■ Material shown:

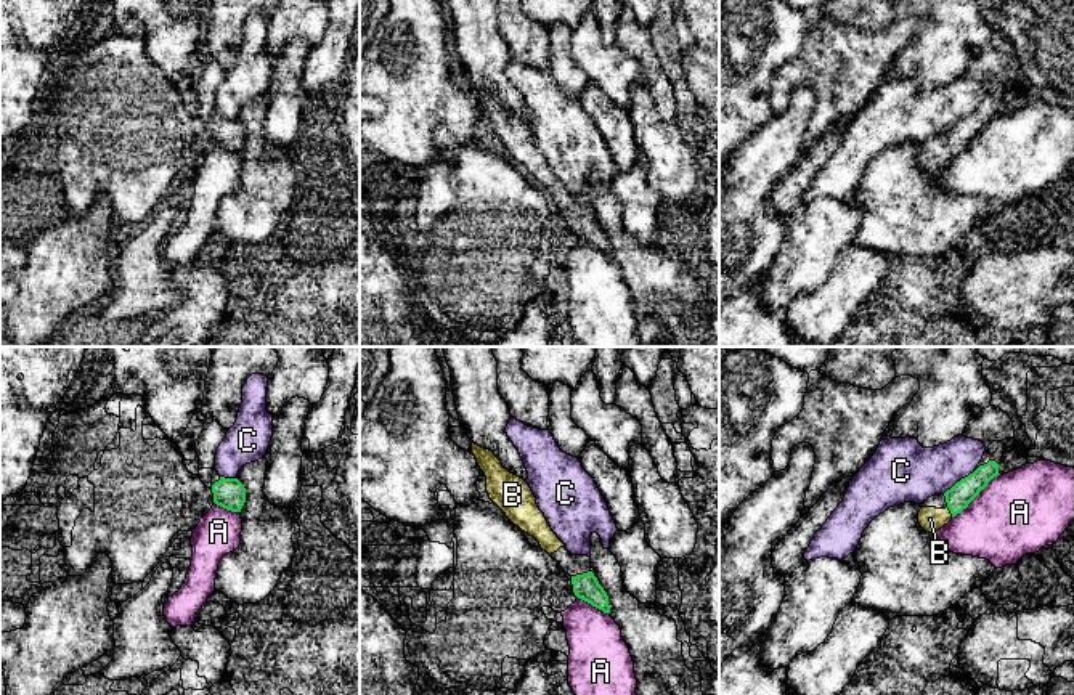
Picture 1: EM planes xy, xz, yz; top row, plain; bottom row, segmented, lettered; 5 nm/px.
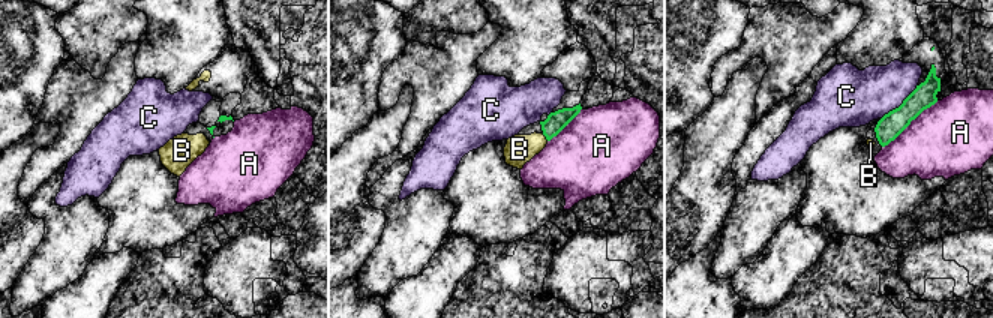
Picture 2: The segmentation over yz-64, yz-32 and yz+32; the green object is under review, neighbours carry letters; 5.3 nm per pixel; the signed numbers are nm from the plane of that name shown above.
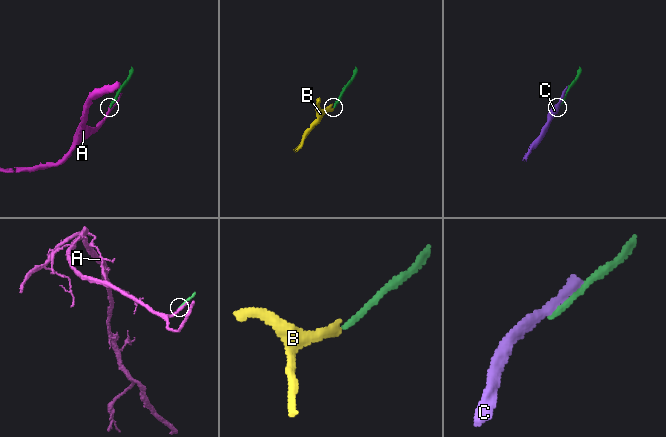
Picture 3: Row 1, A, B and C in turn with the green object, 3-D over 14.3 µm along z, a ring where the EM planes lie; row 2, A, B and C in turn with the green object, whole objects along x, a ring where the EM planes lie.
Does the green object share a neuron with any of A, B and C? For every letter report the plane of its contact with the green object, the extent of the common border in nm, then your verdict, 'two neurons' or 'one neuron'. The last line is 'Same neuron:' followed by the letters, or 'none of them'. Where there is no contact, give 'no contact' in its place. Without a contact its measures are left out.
A: yz | 320 nm | two neurons
B: yz | 60 nm | one neuron
C: yz | 200 nm | two neurons
Same neuron: B

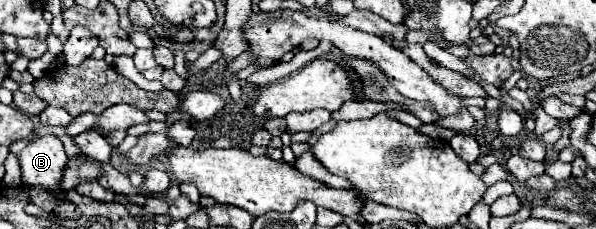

■ Problem to solve: Retype each line of the records exactly as it reads; no pictures belong in the copy.

■ Response area:
Picture 1: EM planes xy, xz, yz; top row, plain; bottom row, segmented, lettered; 5 nm/px.
Picture 2: The segmentation over yz-64, yz-32 and yz+32; the green object is under review, neighbours carry letters; 5.3 nm per pixel; the signed numbers are nm from the plane of that name shown above.
Picture 3: Row 1, A, B and C in turn with the green object, 3-D over 14.3 µm along z, a ring where the EM planes lie; row 2, A, B and C in turn with the green object, whole objects along x, a ring where the EM planes lie.
Does the green object share a neuron with any of A, B and C? For every letter report the plane of its contact with the green object, the extent of the common border in nm, then your verdict, 'two neurons' or 'one neuron'. The last line is 'Same neuron:' followed by the letters, or 'none of them'. Where there is no contact, give 'no contact' in its place. Without a contact its measures are left out.
A: yz | 320 nm | two neurons
B: yz | 60 nm | one neuron
C: yz | 200 nm | two neurons
Same neuron: B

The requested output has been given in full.